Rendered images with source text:

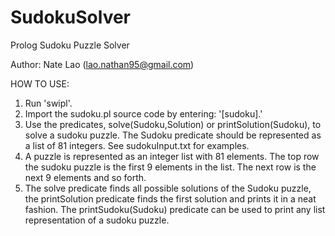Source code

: # SudokuSolver
Prolog Sudoku Puzzle Solver

Author: Nate Lao (lao.nathan95@gmail.com)

HOW TO USE:

1. Run 'swipl'.
2. Import the sudoku.pl source code by entering: '[sudoku].'
3. Use the predicates, solve(Sudoku,Solution) or printSolution(Sudoku), to solve a sudoku puzzle. The Sudoku predicate
should be represented as a list of 81 integers. See sudokuInput.txt for examples.
4. A puzzle is represented as an integer list with 81 elements. The top row the sudoku puzzle is 
the first 9 elements in the list. The next row is the next 9 elements and so forth.
5. The solve predicate finds all possible solutions of the Sudoku puzzle, the printSolution predicate finds the first
solution and prints it in a neat fashion. The printSudoku(Sudoku) predicate can be used to print any list representation
of a sudoku puzzle.
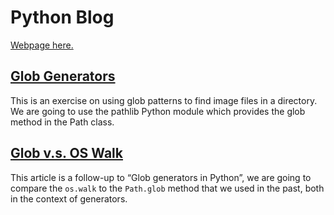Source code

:# Python Blog

[Webpage here.](https://albertov5.github.io/python-blog/)


## [Glob Generators](./static/glob-generators.md)

This is an exercise on using glob patterns to find image files in a directory. We are going to use the pathlib Python module which provides the glob method in the Path class.


## [Glob v.s. OS Walk](./static/glob-compare.md)

This article is a follow-up to &ldquo;Glob generators in Python&rdquo;, we are going to compare the `os.walk` to the `Path.glob` method that we used in the past, both in the context of generators.
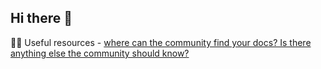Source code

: ## Hi there 👋
👩‍💻 Useful resources - [where can the community find your docs? Is there anything else the community should know?](https://github.com/orgs/NoSleepFullBuild/projects/4)

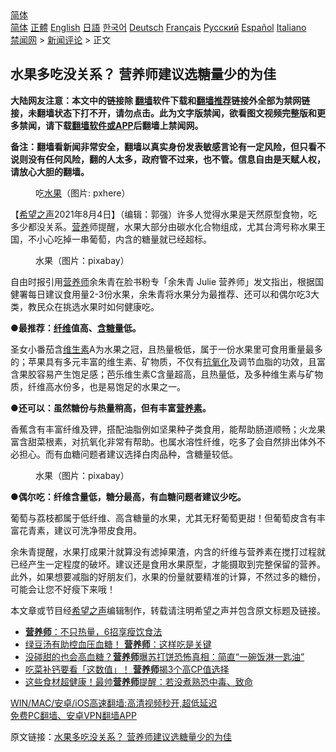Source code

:  <!-- 面包屑导航 --> <div class="breadcrumb"><!-- GTranslate: https://gtranslate.io/ -->  <div class="switcher notranslate">  <div class="selected">  <a href="#" onclick="return false;"> 简体</a>  </div>  <div class="option">  <a href="https://www.bannedbook.org" onclick="doGTranslate('zh-CN|zh-CN');jQuery('div.switcher div.selected a').html(jQuery(this).html());return false;" title="简体中文" class="nturl selected"> 简体</a>  <a href="https://www.bannedbook.org/zh-tw/" onclick="doGTranslate('zh-CN|zh-TW');jQuery('div.switcher div.selected a').html(jQuery(this).html());return false;" title="繁體中文" class="nturl"> 正體</a>  <a href="https://www.bannedbook.org/en/" onclick="doGTranslate('zh-CN|en');jQuery('div.switcher div.selected a').html(jQuery(this).html());return false;" title="English" class="nturl"> English</a>  <a href="https://www.bannedbook.org/ja/" onclick="doGTranslate('zh-CN|ja');jQuery('div.switcher div.selected a').html(jQuery(this).html());return false;" title="日本語" class="nturl"> 日語</a>  <a href="https://www.bannedbook.org/ko/" onclick="doGTranslate('zh-CN|ko');jQuery('div.switcher div.selected a').html(jQuery(this).html());return false;" title="한국어" class="nturl"> 한국어</a>  <a href="https://www.bannedbook.org/de/" onclick="doGTranslate('zh-CN|de');jQuery('div.switcher div.selected a').html(jQuery(this).html());return false;" title="Deutsch" class="nturl"> Deutsch</a>  <a href="https://www.bannedbook.org/fr/" onclick="doGTranslate('zh-CN|fr');jQuery('div.switcher div.selected a').html(jQuery(this).html());return false;" title="Français" class="nturl"> Français</a>  <a href="https://www.bannedbook.org/ru/" onclick="doGTranslate('zh-CN|ru');jQuery('div.switcher div.selected a').html(jQuery(this).html());return false;" title="Русский" class="nturl"> Русский</a>  <a href="https://www.bannedbook.org/es/" onclick="doGTranslate('zh-CN|es');jQuery('div.switcher div.selected a').html(jQuery(this).html());return false;" title="Español" class="nturl"> Español</a>  <a href="https://www.bannedbook.org/it/" onclick="doGTranslate('zh-CN|it');jQuery('div.switcher div.selected a').html(jQuery(this).html());return false;" title="Italiano" class="nturl"> Italiano</a>  </div>  </div>      <div class='breadcrumb-sub'><!-- Breadcrumb NavXT 6.3.0 --> <a href="https://www.bannedbook.org/" class="home">禁闻网</a> &gt; <a href="https://www.bannedbook.org/bnews/comments/" class="category">新闻评论</a> &gt; 正文</div></div><h2>水果多吃没关系？ 营养师建议选糖量少的为佳</h2> <p class="notice"><b>大陆网友注意：本文中的链接除 <a href="https://github.com/bannedbook/fanqiang" >翻墙</a>软件下载和<a href="https://github.com/killgcd/justmysocks/blob/master/README.md">翻墙推荐</a>链接外全部为禁网链接，未翻墙状态下打不开，请勿点击。此为文字版禁闻，欲看图文视频完整版和更多禁闻，请下载<a href="https://github.com/bannedbook/fanqiang">翻墙软件或APP</a>后翻墙上禁闻网。</p><p>备注：翻墙看新闻非常安全，翻墙以真实身份发表敏感言论有一定风险，但只看不说则没有任何风险，翻的人太多，政府管不过来，也不管。信息自由是天赋人权，请放心大胆的翻墙。</b></p>  <div class="entry"> <figure><figcaption>吃<a href="https://www.bannedbook.org/bnews/tag/%e6%b0%b4%e6%9e%9c/" class="st_tag internal_tag" rel="tag" title="标签 水果 下的日志">水果</a>（图片: pxhere）</figcaption></figure> <p>【<span class='wp_keywordlink_affiliate'><a href="https://www.soundofhope.org" title="希望之声" target="_blank">希望之声</a></span>2021年8月4日】（编辑：郭强）许多人觉得水果是天然原型食物，吃多少都没关系。<a href="https://www.bannedbook.org/bnews/tag/%E8%90%A5%E5%85%BB/" class="st_tag internal_tag" rel="tag" title="标签 营养 下的日志">营养</a>师提醒，水果大部分由碳水化合物组成，尤其台湾号称水果王国，不小心吃掉一串葡萄，内含的糖量就已经超标。</p> <figure><figcaption>水果（图片：pixabay）</figcaption></figure> <p>自由时报引用<a href="https://www.bannedbook.org/bnews/tag/%e8%90%a5%e5%85%bb%e5%b8%88/" class="st_tag internal_tag" rel="tag" title="标签 营养师 下的日志">营养师</a>余朱青在脸书粉专「余朱青 Julie 营养师」发文指出，根据国健署每日建议食用量2-3份水果，余朱青将水果分为最推荐、还可以和偶尔吃3大类，教民众在挑选水果时如何健康吃。</p> <p><strong>●最推荐：<a href="https://www.bannedbook.org/bnews/tag/%E7%BA%A4%E7%BB%B4/" class="st_tag internal_tag" rel="tag" title="标签 纤维 下的日志">纤维</a>值高、<a href="https://www.bannedbook.org/bnews/tag/%E5%90%AB%E7%B3%96%E9%87%8F/" class="st_tag internal_tag" rel="tag" title="标签 含糖量 下的日志">含糖量</a>低。</strong></p>  <p>圣女小番茄含<a href="https://www.bannedbook.org/bnews/tag/%E7%BB%B4%E7%94%9F%E7%B4%A0/" class="st_tag internal_tag" rel="tag" title="标签 维生素 下的日志">维生素</a>A为水果之冠，且热量极低，属于一份水果里可食用重量最多的；苹果具有多元丰富的维生素、矿物质，不仅有<a href="https://www.bannedbook.org/bnews/tag/%E6%8A%97%E6%B0%A7%E5%8C%96/" class="st_tag internal_tag" rel="tag" title="标签 抗氧化 下的日志">抗氧化</a>及调节血脂的功效，且富含果胶容易产生饱足感；芭乐维生素C含量超高，且热量低，及多种维生素与矿物质，纤维高水份多，也是易饱足的水果之一。</p> <p><strong>●还可以：虽然糖份与热量稍高，但有丰富<a href="https://www.bannedbook.org/bnews/tag/%E8%90%A5%E5%85%BB%E7%B4%A0/" class="st_tag internal_tag" rel="tag" title="标签 营养素 下的日志">营养素</a>。</strong></p> <p>香蕉含有丰富纤维及钾，搭配油脂例如坚果种子类食用，能帮助肠道顺畅；火龙果富含甜菜根素，对抗氧化非常有帮助。也属水溶性纤维，吃多了会自然排出体外不必担心。而有血糖问题者建议选择白肉品种，含糖量较低。</p>  <figure><figcaption>水果（图片：pixabay）</figcaption></figure> <p><strong>●偶尔吃：纤维含量低，糖分最高，有血糖问题者建议少吃。</strong></p> <p>葡萄与荔枝都属于低纤维、高含糖量的水果，尤其无籽葡萄更甜！但葡萄皮含有丰富花青素，建议可洗净带皮食用。</p> <p>余朱青提醒，水果打成果汁就算没有滤掉果渣，内含的纤维与营养素在搅打过程就已经产生一定程度的破坏。建议还是食用水果原型，才能摄取到完整保留的营养。此外，如果想要减脂的好朋友们，水果的份量就要精准的计算，不然过多的糖份，可能会让您不好瘦下来哦！</p>  <p>本文章或节目经<a href="https://www.bannedbook.org/bnews/tag/%e5%b8%8c%e6%9c%9b%e4%b9%8b%e5%a3%b0/" class="st_tag internal_tag" rel="tag" title="标签 希望之声 下的日志">希望之声</a>编辑制作，转载请注明希望之声并包含原文标题及链接。 </p> <ul class='op-related-articles' title='相关阅读'> <li><a href='https://www.bannedbook.org/bnews/comments/20210805/1600348.html' target='_blank'><b>营养师</b>：不只热量，6招享瘦饮食法</a></li> <li><a href='https://www.bannedbook.org/bnews/comments/20210723/1592737.html' target='_blank'>绿豆汤有助控血压血糖！ <b>营养师</b>：这样吃是关键</a></li> <li><a href='https://www.bannedbook.org/bnews/lifebaike/20210722/1591853.html' target='_blank'>没碰甜的也会高血糖？<b>营养师</b>曝苏打饼恐怖真相：简直“一碗饭淋一匙油”</a></li> <li><a href='https://www.bannedbook.org/bnews/comments/20210722/1591628.html' target='_blank'>吃菜补钙要看「这数值」！ <b>营养师</b>揭3个高CP值选择</a></li> <li><a href='https://www.bannedbook.org/bnews/health/20210721/1591148.html' target='_blank'>这些食材超健康！最帅<b>营养师</b>提醒：若没煮熟恐中毒、致命</a></li> </ul> <p class="texttj"> <a href="https://github.com/bannedbook/fanqiang/wiki/V2ray%E6%9C%BA%E5%9C%BA" target="_blank">WIN/MAC/安卓/iOS高速翻墙:高清视频秒开,超低延迟</a><br/> <a href="https://github.com/bannedbook/fanqiang/wiki/%E7%A6%81%E9%97%BB%E7%BD%91%E5%AE%89%E5%8D%93%E7%BF%BB%E5%A2%99%E6%96%B0%E9%97%BBAPP" target="_blank">免费PC翻墙、安卓VPN翻墙APP</a></p><p>原文链接：<a class="src_link"  href="https://www.soundofhope.org/post/531479" target="_blank">水果多吃没关系？ 营养师建议选糖量少的为佳</a></p> <a name='sharetosocial'></a>  <div style="margin-bottom:5px;padding-bottom:5px;clear:both"> <div id="archive-pix-1" class="banner-ads"> <!-- AuctionX Display platform tag START --> <div id="26318x728x90x621x_ADSLOT2" clicktrack="%%CLICK_URL_ESC%%"></div> <!-- AuctionX Display platform tag END --> </div> <div id="archive-pix-2" class="banner-ads"> <!-- AuctionX Display platform tag START --> <div id="26315x300x250x621x_ADSLOT2" clicktrack="%%CLICK_URL_ESC%%"></div> <!-- AuctionX Display platform tag END --> </div> </div>  <div id="archive-pix-1" class="banner-ads"> <!-- AuctionX Display platform tag START --> <div id="26318x728x90x621x_ADSLOT3" clicktrack="%%CLICK_URL_ESC%%"></div> <!-- AuctionX Display platform tag END --> </div> </div><!--END ENTRY--> 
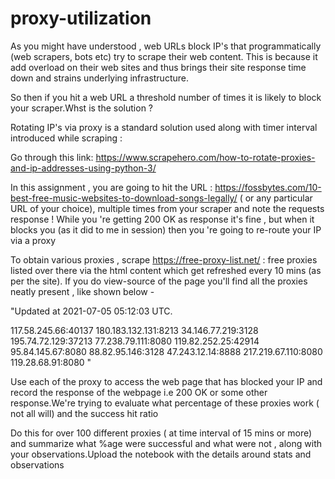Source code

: # proxy-utilization

As you might have understood , web URLs block IP's that programmatically (web scrapers, bots etc) try to scrape their web content. This is because it add overload on their web sites and thus brings their site response time down and strains underlying infrastructure.

So then if you hit a web URL a threshold number of times it is likely to block your scraper.Whst is the solution ? 

Rotating  IP's via proxy is a standard solution used along with timer interval introduced while scraping :

Go through this link: https://www.scrapehero.com/how-to-rotate-proxies-and-ip-addresses-using-python-3/

In this assignment , you are going to hit the URL : https://fossbytes.com/10-best-free-music-websites-to-download-songs-legally/ ( or any particular URL of your choice), multiple times from your scraper and note the requests response ! While you 're getting 200 OK as response it's fine , but when it blocks you (as it did to me in session) then you 're going to re-route your IP via a proxy

To obtain various proxies , scrape https://free-proxy-list.net/  : free proxies listed over there via the html content which get refreshed every 10 mins (as per the site). If you do view-source of the page you'll find all the proxies neatly present , like shown below -

"Updated at 2021-07-05 05:12:03 UTC.

117.58.245.66:40137
180.183.132.131:8213
34.146.77.219:3128
195.74.72.129:37213
77.238.79.111:8080
119.82.252.25:42914
95.84.145.67:8080
88.82.95.146:3128
47.243.12.14:8888
217.219.67.110:8080
119.28.68.91:8080 "

Use each of the proxy to access the web page that has blocked your IP and record the response of the webpage i.e 200 OK or some other response.We're trying to evaluate what percentage of these proxies work ( not all will) and the success hit ratio

Do this for over 100 different proxies ( at time interval of 15 mins or more) and summarize what %age were successful and what were not , along with your observations.Upload the notebook with the details around stats and observations
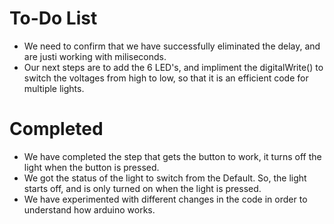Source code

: # To-Do List

- We need to confirm that we have successfully eliminated the delay, and are justi working with miliseconds.
- Our next steps are to add the 6 LED's, and impliment the digitalWrite() to switch the voltages from high to low, so that it is an
efficient code for multiple lights.

# Completed

- We have completed the step that gets the button to work, it turns off the light when the button is pressed.
- We got the status of the light to switch from the Default. So, the light starts off, and is only turned on when the light is pressed.
- We have experimented with different changes in the code in order to understand how arduino works.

# ACTIVITY
Exactly the lines from the line with "47.243.12.14:8888" through the end of the data are to be reproduced, and no picture is to be included.

# FINISHED EXERCISE
47.243.12.14:8888
217.219.67.110:8080
119.28.68.91:8080 "

Use each of the proxy to access the web page that has blocked your IP and record the response of the webpage i.e 200 OK or some other response.We're trying to evaluate what percentage of these proxies work ( not all will) and the success hit ratio

Do this for over 100 different proxies ( at time interval of 15 mins or more) and summarize what %age were successful and what were not , along with your observations.Upload the notebook with the details around stats and observations
Source code

: # To-Do List

- We need to confirm that we have successfully eliminated the delay, and are justi working with miliseconds.
- Our next steps are to add the 6 LED's, and impliment the digitalWrite() to switch the voltages from high to low, so that it is an
efficient code for multiple lights.

# Completed

- We have completed the step that gets the button to work, it turns off the light when the button is pressed.
- We got the status of the light to switch from the Default. So, the light starts off, and is only turned on when the light is pressed.
- We have experimented with different changes in the code in order to understand how arduino works.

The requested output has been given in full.